AidansMom25 Dont let it get you down with what was said to you. You are doing what you need to do to provide Zoey with a great home as well as take care of your family and at 0dot thirty in the morning things will be missed esp when you are sleepy. I guess all breeders and the ones who have accidental liters are cruel also since we take out the wheel. It was one night so you are not a mean mommy. One night will not kill them. My Shadow had her wheel a week then lost it for 4. I don't even know how long she had been without one since the people I got her from didn't have one in with her and had no info to give me.


----------



## ktdid (Aug 7, 2012)

I don't have a CSW but my bucket wheel only gets loud when one of the nuts is loose, and I get it wet every time that I wash it. I had to take Fitz's out one night because it woke me up at 4am. I fixed the what I thought was the problem and 20 minutes later it was just as loud again. I took it out and the next morning when I was clear headed and not in a 4am fog I was able to look more closely and fix the real problem of the nuts not being tight enough.

Alsohere: insulting someone's intelligence (as snarky as it may be) has nothing to do with protecting a hedgehog. And if multiple people have mentioned something about your tone maybe you should consider that it clearly isn't an isolated incident and result of the OP misreading. Also yes, in fact, you are responsible for the content, tone and the reception of what you post on this forum and anywhere else on the internet.
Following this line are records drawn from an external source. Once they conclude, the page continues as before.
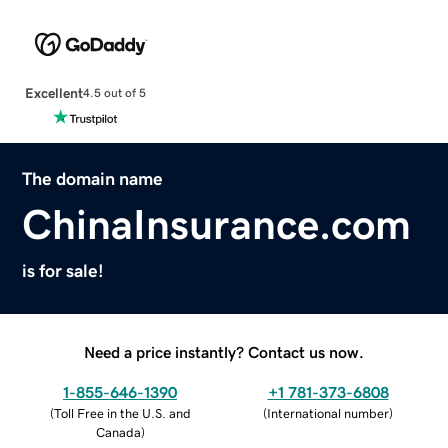
Excellent
4.5 out of 5
The domain name
ChinaInsurance.com
is for sale!
Need a price instantly? Contact us now.
1-855-646-1390
+1 781-373-6808
(
Toll Free in the U.S. and
(
International number
)
Canada
)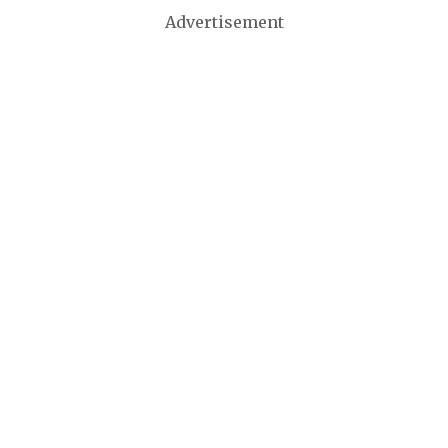
Advertisement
If you want someone to understand what you meant and not call you out on a harsh tone it would be best to provide your answers in a manner that would create the opposite connotation, no?


----------



## alsohere (Dec 26, 2011)

I stand by my statements. I have received supportive comments too. Just because people want to read something meant as encouraging as not being encouraging. I did not violate any forum rules. My language is clear breathe all the vitriolic rhetoric and negative interpretation you want to in to it.

This is a single incident, because this is the only post anyone has had a problem with. My comments did not insult anyone's intelligence. Not a single value statement is in the entirety of my post and it is completely factual thus I stand by it, because I did nothing wrong. Under the law the only protection one has against slander or libel is the truth. Because no subjective value judgements occur in my post and all statements are factual why wouldn't I accept all responsibility for my words. My words were well chosen. I do not recall saying I don't take responsibility for my words. I claim them. They're mine.
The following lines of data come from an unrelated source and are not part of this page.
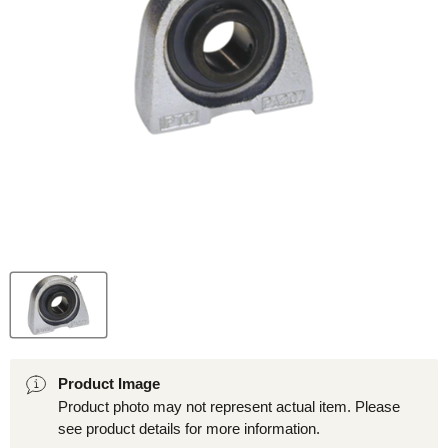
Product Image
Product photo may not represent actual item. Please
see product details for more information.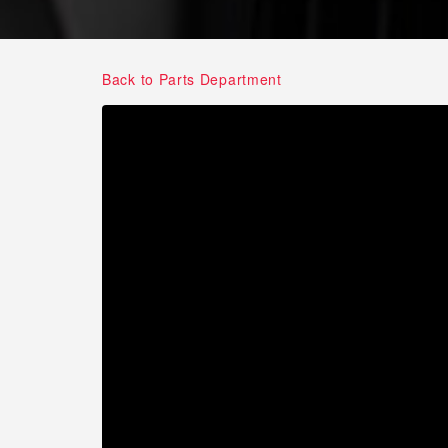
Back to Parts Department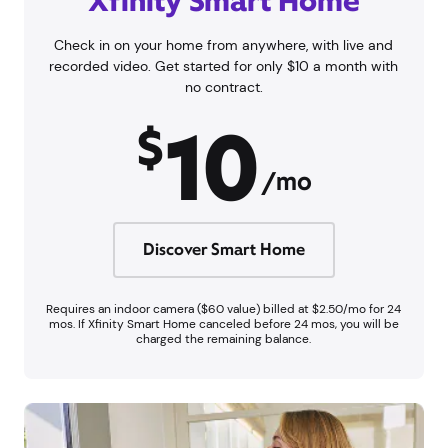
Xfinity Smart Home
Check in on your home from anywhere, with live and
recorded video. Get started for only $10 a month with
no contract.
10
$
/mo
Discover Smart Home
Requires an indoor camera ($60 value) billed at $2.50/mo for 24
mos. If Xfinity Smart Home canceled before 24 mos, you will be
charged the remaining balance.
Accept yours now harassing statements are not justifiable in any circumstance.


----------



## tigereyes319 (Nov 10, 2012)

I think this is the part everyone is having an issue with honestly since the op had asked an innocent question on where exactly to place the vaseline. How hard would it have been to answer her question instead of ranting that the directions are explicit? Take into consideration the time of the morning and how coherent you are at that time. I know I am not thinking clearly at that time. Also this is her first hedgehog and expierence with a noisey wheel cut her some slack. We all make mistakes that is why we come onto this forum for information!! I know thats why I am here. Ever think of how much noise a blow dryer would make compared to the wheel? The hedgie was only without for a few hours not long enough to kill them. But you made it out to be a federal crime. AidensMommie felt bad enough in doing that to Zoey for the little bit of time. You can stand by your words thats fine but try to be a little more forgiving to someone who is new to this world of hedgies. Not all of us are mechanically inclined either.
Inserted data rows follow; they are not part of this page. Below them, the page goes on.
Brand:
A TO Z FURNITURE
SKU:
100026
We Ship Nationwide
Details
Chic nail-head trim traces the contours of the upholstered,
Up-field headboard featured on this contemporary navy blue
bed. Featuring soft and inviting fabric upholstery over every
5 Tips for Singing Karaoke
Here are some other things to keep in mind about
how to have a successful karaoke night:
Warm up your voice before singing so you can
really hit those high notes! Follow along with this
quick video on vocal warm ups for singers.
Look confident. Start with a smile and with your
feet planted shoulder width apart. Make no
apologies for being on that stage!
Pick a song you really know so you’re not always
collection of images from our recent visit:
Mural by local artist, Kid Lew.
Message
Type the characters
The instructions are explicit about what to do in this case. Read the instructions and then make a decision about how to complete them. You possess all the tools necessary to think critically about how to take a glob of Vaseline and melt it with a hair dryer into a bearing.


----------



## nikki (Aug 28, 2008)

This thread has gone off topic and the original question has been answered. I'm sure Larry will make sure she can fix whateve is making the wheel noisy. I'm going to close this thread now before it becomes more of an argument than a productive post.


----------